=== Begin Enclosure ===

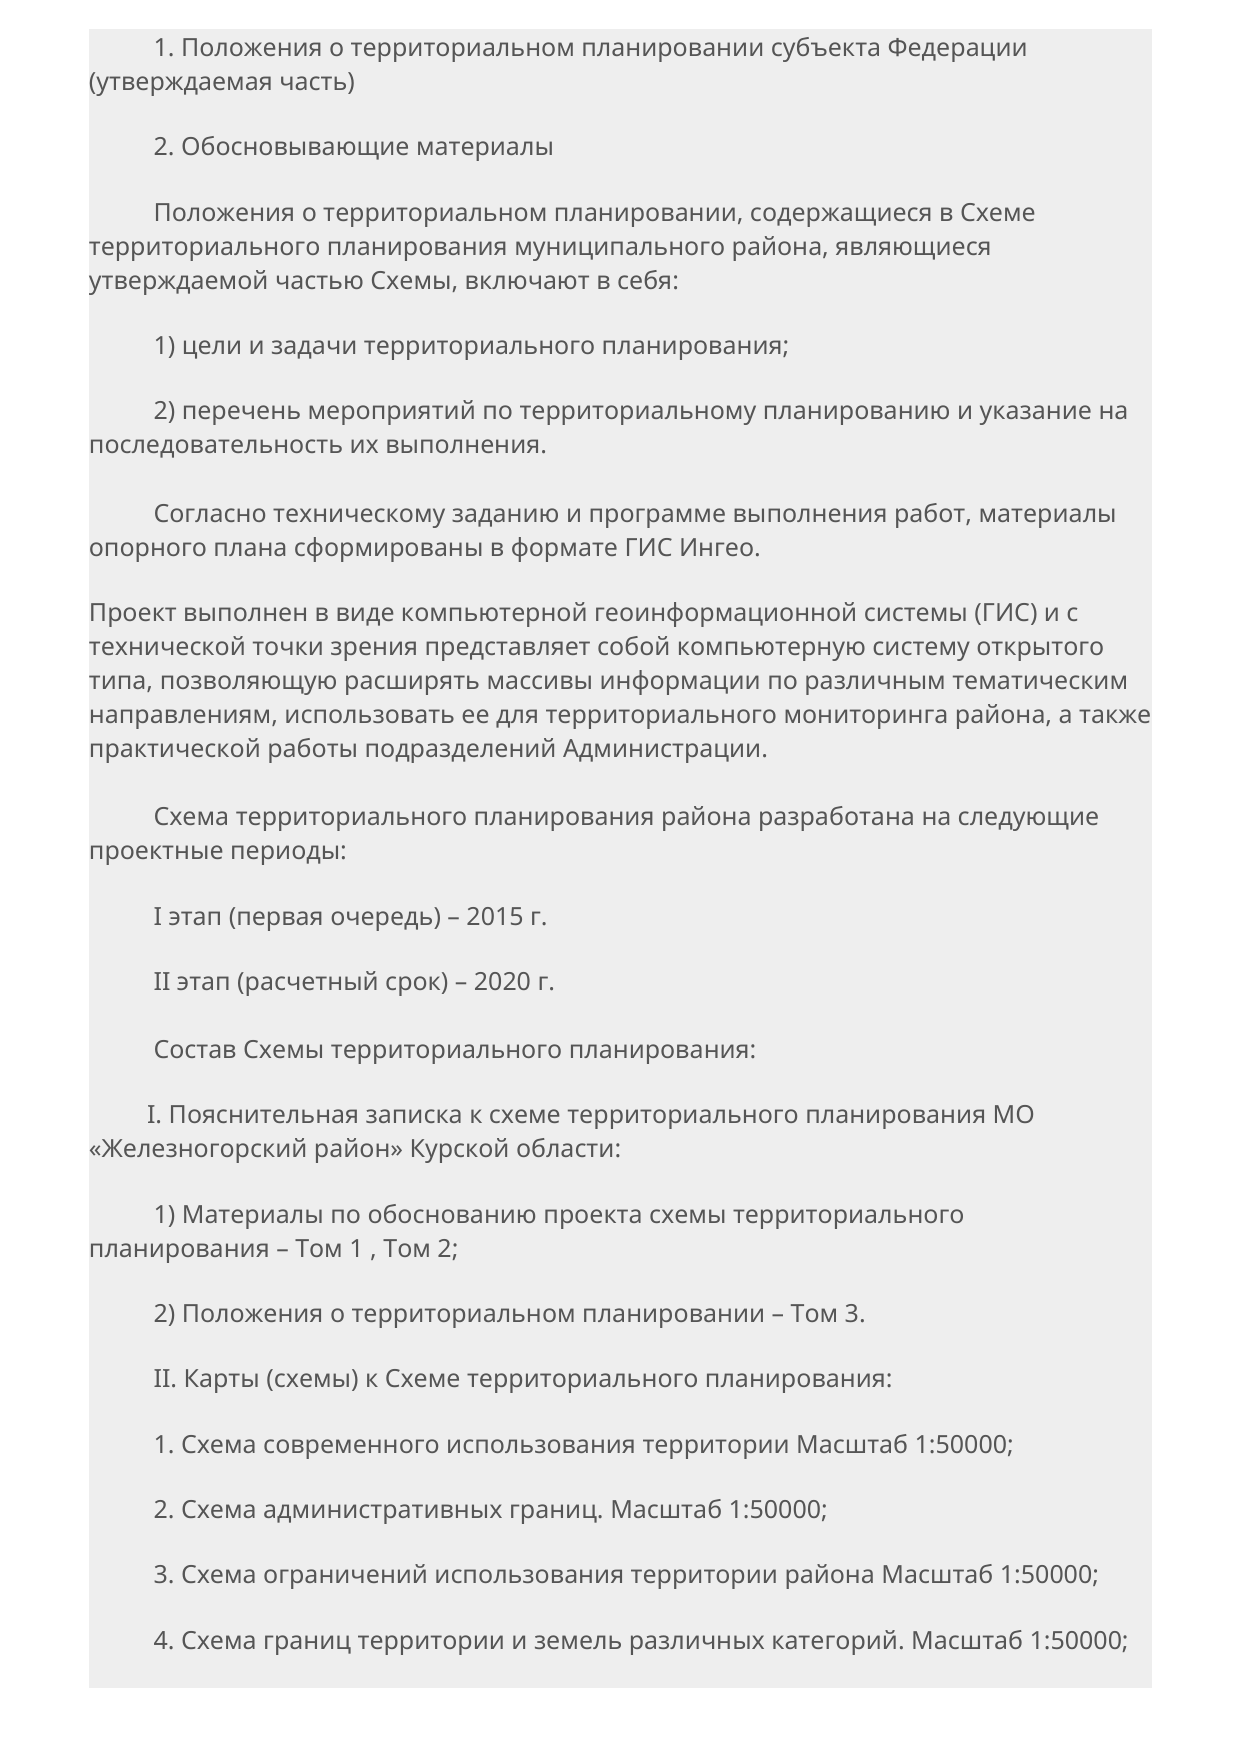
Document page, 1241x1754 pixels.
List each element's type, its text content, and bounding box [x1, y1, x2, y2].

text I этап (первая очередь) – 2015 г. [89, 898, 1152, 964]
text 2) Положения о территориальном планировании – Том 3. [89, 1296, 1152, 1361]
text 2. Схема административных границ. Масштаб 1:50000; [89, 1492, 1152, 1557]
text Согласно техническому заданию и программе выполнения работ, материалы опорного плана сформированы в формате ГИС Ингео. [89, 495, 1152, 594]
text Схема территориального планирования района разработана на следующие проектные периоды: [89, 799, 1152, 898]
text Проект выполнен в виде компьютерной геоинформационной системы (ГИС) и с технической точки зрения представляет собой компьютерную систему открытого типа, позволяющую расширять массивы информации по различным тематическим направлениям, использовать ее для территориального мониторинга района, а также практической работы подразделений Администрации. [89, 594, 1152, 765]
text Состав Схемы территориального планирования: [89, 1032, 1152, 1097]
text 1. Схема современного использования территории Масштаб 1:50000; [89, 1426, 1152, 1492]
text 1) Материалы по обоснованию проекта схемы территориального планирования – Том 1 , Том 2; [89, 1196, 1152, 1296]
text 2) перечень мероприятий по территориальному планированию и указание на последовательность их выполнения. [89, 393, 1152, 461]
text 1. Положения о территориальном планировании субъекта Федерации (утверждаемая часть) [89, 29, 1152, 129]
text 2. Обосновывающие материалы [89, 129, 1152, 194]
text II этап (расчетный срок) – 2020 г. [89, 964, 1152, 998]
text 4. Схема границ территории и земель различных категорий. Масштаб 1:50000; [89, 1622, 1152, 1688]
text Положения о территориальном планировании, содержащиеся в Схеме территориального планирования муниципального района, являющиеся утверждаемой частью Схемы, включают в себя: [89, 194, 1152, 328]
text I. Пояснительная записка к схеме территориального планирования МО «Железногорский район» Курской области: [89, 1097, 1152, 1196]
text 1) цели и задачи территориального планирования; [89, 328, 1152, 393]
text 3. Схема ограничений использования территории района Масштаб 1:50000; [89, 1557, 1152, 1622]
text II. Карты (схемы) к Схеме территориального планирования: [89, 1361, 1152, 1426]
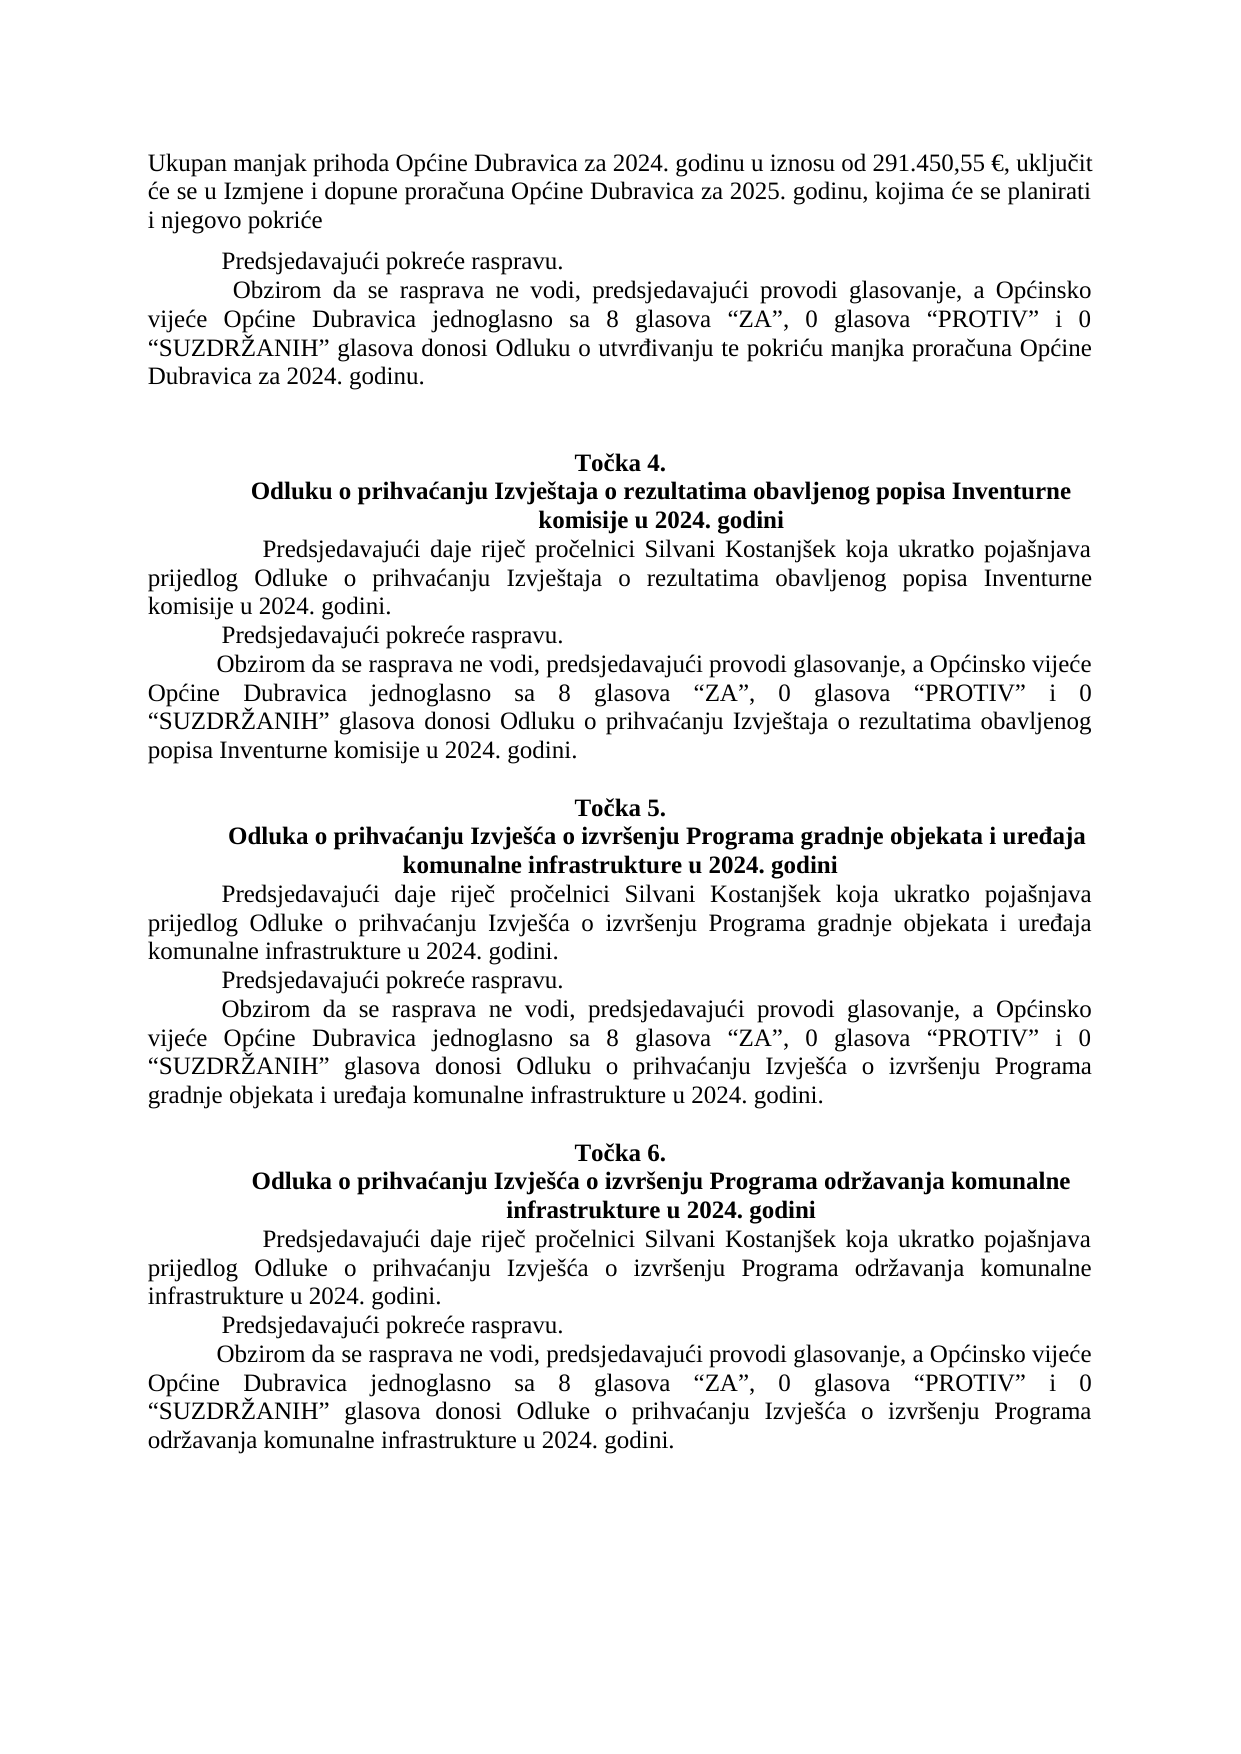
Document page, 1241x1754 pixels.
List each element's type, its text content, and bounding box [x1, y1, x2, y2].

text Predsjedavajući daje riječ pročelnici Silvani Kostanjšek koja ukratko pojašnjava prijedlog Odluke o prihvaćanju Izvješća o izvršenju Programa gradnje objekata i uređaja komunalne infrastrukture u 2024. godini. [148, 879, 1093, 965]
text Ukupan manjak prihoda Općine Dubravica za 2024. godinu u iznosu od 291.450,55 €, uključit će se u Izmjene i dopune proračuna Općine Dubravica za 2025. godinu, kojima će se planirati i njegovo pokriće [148, 148, 1093, 234]
text Obzirom da se rasprava ne vodi, predsjedavajući provodi glasovanje, a Općinsko vijeće Općine Dubravica jednoglasno sa 8 glasova “ZA”, 0 glasova “PROTIV” i 0 “SUZDRŽANIH” glasova donosi Odluke o prihvaćanju Izvješća o izvršenju Programa održavanja komunalne infrastrukture u 2024. godini. [148, 1339, 1093, 1454]
text Predsjedavajući pokreće raspravu. Obzirom da se rasprava ne vodi, predsjedavajući provodi glasovanje, a Općinsko vijeće Općine Dubravica jednoglasno sa 8 glasova “ZA”, 0 glasova “PROTIV” i 0 “SUZDRŽANIH” glasova donosi Odluku o utvrđivanju te pokriću manjka proračuna Općine Dubravica za 2024. godinu. [148, 246, 1093, 390]
text Predsjedavajući pokreće raspravu. [148, 965, 1093, 994]
text Odluku o prihvaćanju Izvještaja o rezultatima obavljenog popisa Inventurne komisije u 2024. godini [229, 476, 1093, 534]
text Točka 5. [148, 793, 1093, 821]
text Predsjedavajući daje riječ pročelnici Silvani Kostanjšek koja ukratko pojašnjava prijedlog Odluke o prihvaćanju Izvješća o izvršenju Programa održavanja komunalne infrastrukture u 2024. godini. [148, 1224, 1093, 1310]
list Odluka o prihvaćanju Izvješća o izvršenju Programa održavanja komunalne infrastrukture u 2024. godini [229, 1166, 1093, 1224]
text Odluka o prihvaćanju Izvješća o izvršenju Programa gradnje objekata i uređaja komunalne infrastrukture u 2024. godini [148, 821, 1093, 879]
text Točka 4. [148, 448, 1093, 476]
text Obzirom da se rasprava ne vodi, predsjedavajući provodi glasovanje, a Općinsko vijeće Općine Dubravica jednoglasno sa 8 glasova “ZA”, 0 glasova “PROTIV” i 0 “SUZDRŽANIH” glasova donosi Odluku o prihvaćanju Izvještaja o rezultatima obavljenog popisa Inventurne komisije u 2024. godini. [148, 649, 1093, 764]
list Predsjedavajući pokreće raspravu. [148, 1310, 1093, 1339]
text Predsjedavajući daje riječ pročelnici Silvani Kostanjšek koja ukratko pojašnjava prijedlog Odluke o prihvaćanju Izvještaja o rezultatima obavljenog popisa Inventurne komisije u 2024. godini. [148, 534, 1093, 620]
text Obzirom da se rasprava ne vodi, predsjedavajući provodi glasovanje, a Općinsko vijeće Općine Dubravica jednoglasno sa 8 glasova “ZA”, 0 glasova “PROTIV” i 0 “SUZDRŽANIH” glasova donosi Odluku o prihvaćanju Izvješća o izvršenju Programa gradnje objekata i uređaja komunalne infrastrukture u 2024. godini. [148, 994, 1093, 1109]
text Točka 6. [148, 1138, 1093, 1166]
text Predsjedavajući pokreće raspravu. [148, 620, 1093, 649]
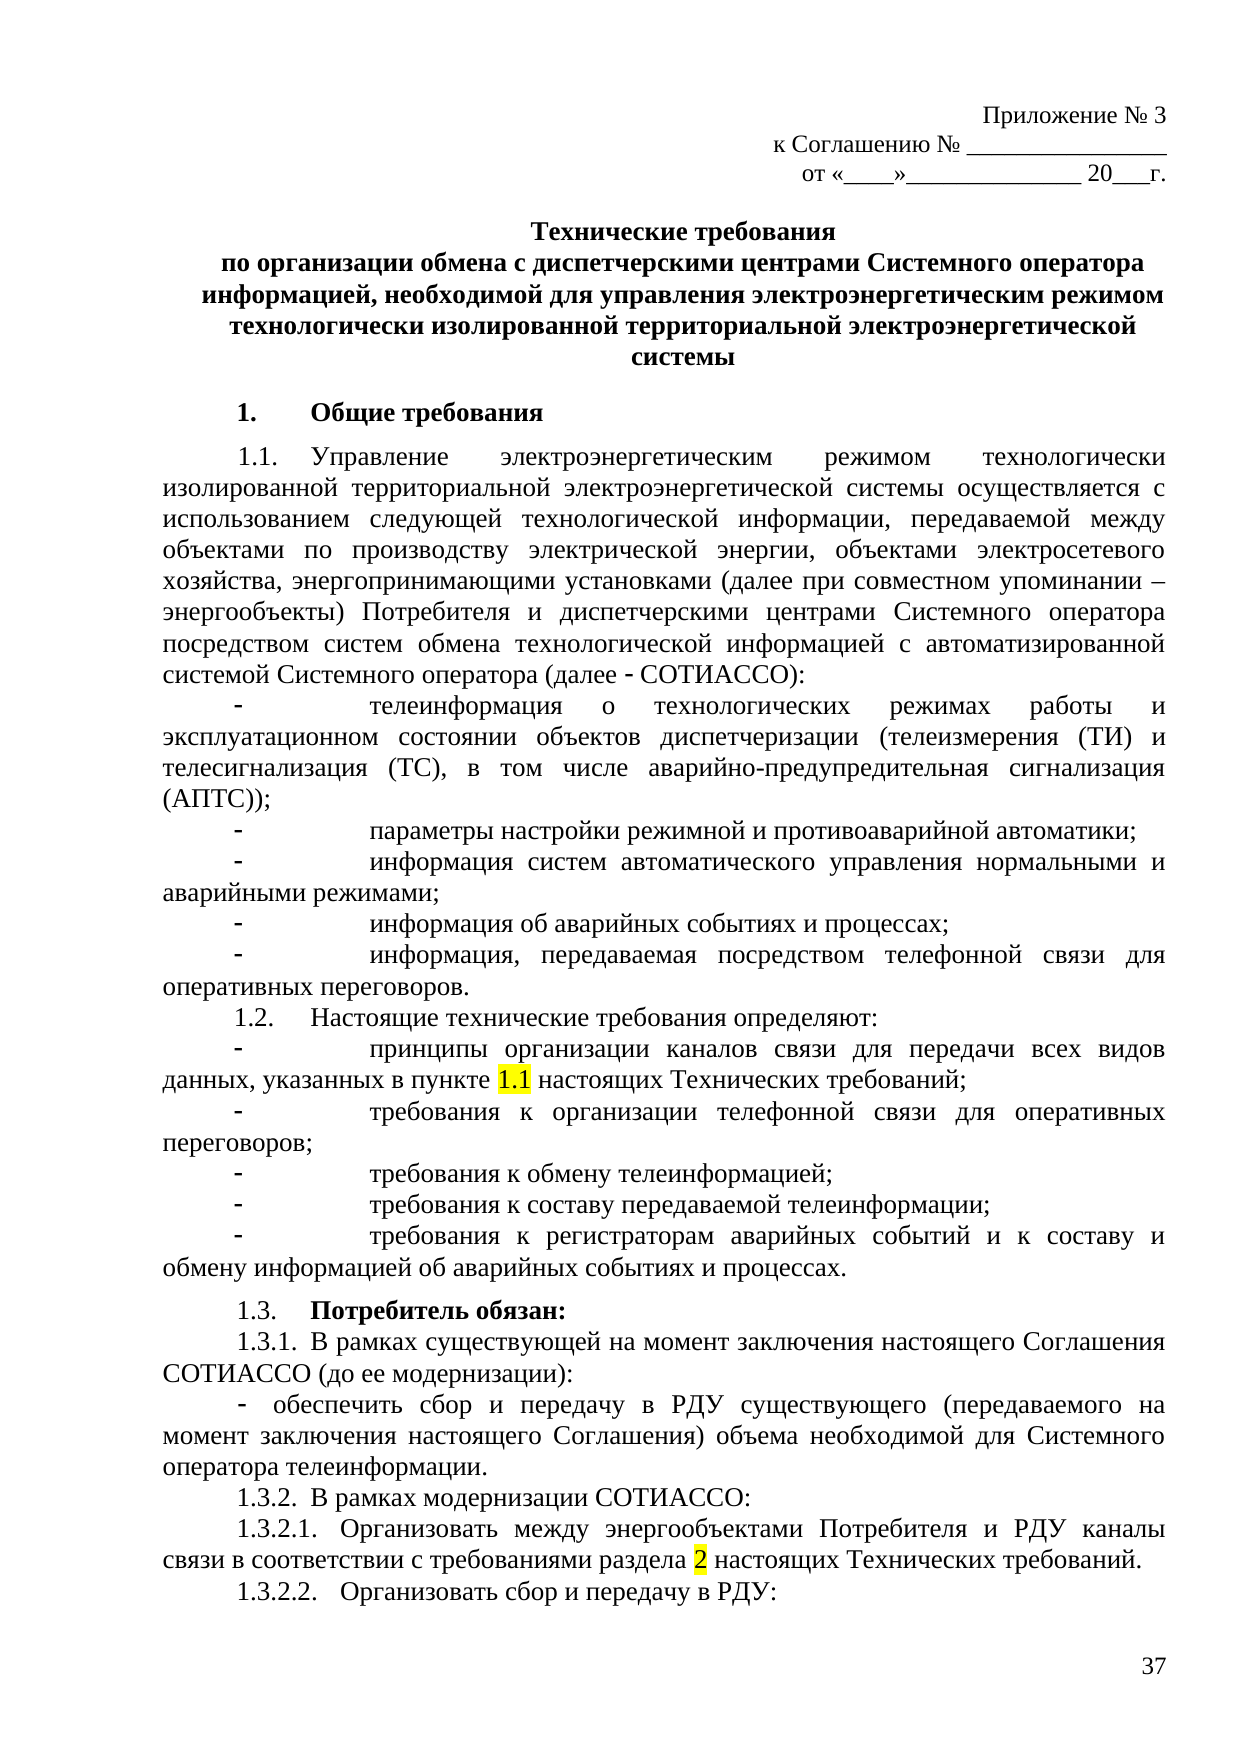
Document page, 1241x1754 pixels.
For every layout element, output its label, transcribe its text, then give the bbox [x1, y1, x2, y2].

=== End Enclosure ===

An exact copy of the material above is required, free of any pictures.

Document page, 1241x1754 pixels.
List each element's type, its text content, and bounding box [x1, y1, x2, y2].

text I этап (первая очередь) – 2015 г. [89, 898, 1152, 964]
text 2) Положения о территориальном планировании – Том 3. [89, 1296, 1152, 1361]
text 2. Схема административных границ. Масштаб 1:50000; [89, 1492, 1152, 1557]
text Согласно техническому заданию и программе выполнения работ, материалы опорного плана сформированы в формате ГИС Ингео. [89, 495, 1152, 594]
text Схема территориального планирования района разработана на следующие проектные периоды: [89, 799, 1152, 898]
text Проект выполнен в виде компьютерной геоинформационной системы (ГИС) и с технической точки зрения представляет собой компьютерную систему открытого типа, позволяющую расширять массивы информации по различным тематическим направлениям, использовать ее для территориального мониторинга района, а также практической работы подразделений Администрации. [89, 594, 1152, 765]
text Состав Схемы территориального планирования: [89, 1032, 1152, 1097]
text 1. Схема современного использования территории Масштаб 1:50000; [89, 1426, 1152, 1492]
text 1) Материалы по обоснованию проекта схемы территориального планирования – Том 1 , Том 2; [89, 1196, 1152, 1296]
text 2) перечень мероприятий по территориальному планированию и указание на последовательность их выполнения. [89, 393, 1152, 461]
text 1. Положения о территориальном планировании субъекта Федерации (утверждаемая часть) [89, 29, 1152, 129]
text 2. Обосновывающие материалы [89, 129, 1152, 194]
text II этап (расчетный срок) – 2020 г. [89, 964, 1152, 998]
text 4. Схема границ территории и земель различных категорий. Масштаб 1:50000; [89, 1622, 1152, 1688]
text Положения о территориальном планировании, содержащиеся в Схеме территориального планирования муниципального района, являющиеся утверждаемой частью Схемы, включают в себя: [89, 194, 1152, 328]
text I. Пояснительная записка к схеме территориального планирования МО «Железногорский район» Курской области: [89, 1097, 1152, 1196]
text 1) цели и задачи территориального планирования; [89, 328, 1152, 393]
text 3. Схема ограничений использования территории района Масштаб 1:50000; [89, 1557, 1152, 1622]
text II. Карты (схемы) к Схеме территориального планирования: [89, 1361, 1152, 1426]
Document page, 1241x1754 pixels.
List each element's type, its text content, and bounding box [x1, y1, x2, y2].

text Predsjedavajući daje riječ pročelnici Silvani Kostanjšek koja ukratko pojašnjava prijedlog Odluke o prihvaćanju Izvješća o izvršenju Programa gradnje objekata i uređaja komunalne infrastrukture u 2024. godini. [148, 879, 1093, 965]
text Ukupan manjak prihoda Općine Dubravica za 2024. godinu u iznosu od 291.450,55 €, uključit će se u Izmjene i dopune proračuna Općine Dubravica za 2025. godinu, kojima će se planirati i njegovo pokriće [148, 148, 1093, 234]
text Obzirom da se rasprava ne vodi, predsjedavajući provodi glasovanje, a Općinsko vijeće Općine Dubravica jednoglasno sa 8 glasova “ZA”, 0 glasova “PROTIV” i 0 “SUZDRŽANIH” glasova donosi Odluke o prihvaćanju Izvješća o izvršenju Programa održavanja komunalne infrastrukture u 2024. godini. [148, 1339, 1093, 1454]
text Predsjedavajući pokreće raspravu. Obzirom da se rasprava ne vodi, predsjedavajući provodi glasovanje, a Općinsko vijeće Općine Dubravica jednoglasno sa 8 glasova “ZA”, 0 glasova “PROTIV” i 0 “SUZDRŽANIH” glasova donosi Odluku o utvrđivanju te pokriću manjka proračuna Općine Dubravica za 2024. godinu. [148, 246, 1093, 390]
text Predsjedavajući pokreće raspravu. [148, 965, 1093, 994]
text Odluku o prihvaćanju Izvještaja o rezultatima obavljenog popisa Inventurne komisije u 2024. godini [229, 476, 1093, 534]
text Točka 5. [148, 793, 1093, 821]
text Predsjedavajući daje riječ pročelnici Silvani Kostanjšek koja ukratko pojašnjava prijedlog Odluke o prihvaćanju Izvješća o izvršenju Programa održavanja komunalne infrastrukture u 2024. godini. [148, 1224, 1093, 1310]
list Odluka o prihvaćanju Izvješća o izvršenju Programa održavanja komunalne infrastrukture u 2024. godini [229, 1166, 1093, 1224]
text Odluka o prihvaćanju Izvješća o izvršenju Programa gradnje objekata i uređaja komunalne infrastrukture u 2024. godini [148, 821, 1093, 879]
text Točka 4. [148, 448, 1093, 476]
text Obzirom da se rasprava ne vodi, predsjedavajući provodi glasovanje, a Općinsko vijeće Općine Dubravica jednoglasno sa 8 glasova “ZA”, 0 glasova “PROTIV” i 0 “SUZDRŽANIH” glasova donosi Odluku o prihvaćanju Izvještaja o rezultatima obavljenog popisa Inventurne komisije u 2024. godini. [148, 649, 1093, 764]
list Predsjedavajući pokreće raspravu. [148, 1310, 1093, 1339]
text Predsjedavajući daje riječ pročelnici Silvani Kostanjšek koja ukratko pojašnjava prijedlog Odluke o prihvaćanju Izvještaja o rezultatima obavljenog popisa Inventurne komisije u 2024. godini. [148, 534, 1093, 620]
text Obzirom da se rasprava ne vodi, predsjedavajući provodi glasovanje, a Općinsko vijeće Općine Dubravica jednoglasno sa 8 glasova “ZA”, 0 glasova “PROTIV” i 0 “SUZDRŽANIH” glasova donosi Odluku o prihvaćanju Izvješća o izvršenju Programa gradnje objekata i uređaja komunalne infrastrukture u 2024. godini. [148, 994, 1093, 1109]
text Točka 6. [148, 1138, 1093, 1166]
text Predsjedavajući pokreće raspravu. [148, 620, 1093, 649]
Document page, 1241x1754 pixels.
For every layout element, output its label, transcribe its text, then give the bbox [x1, y1, x2, y2].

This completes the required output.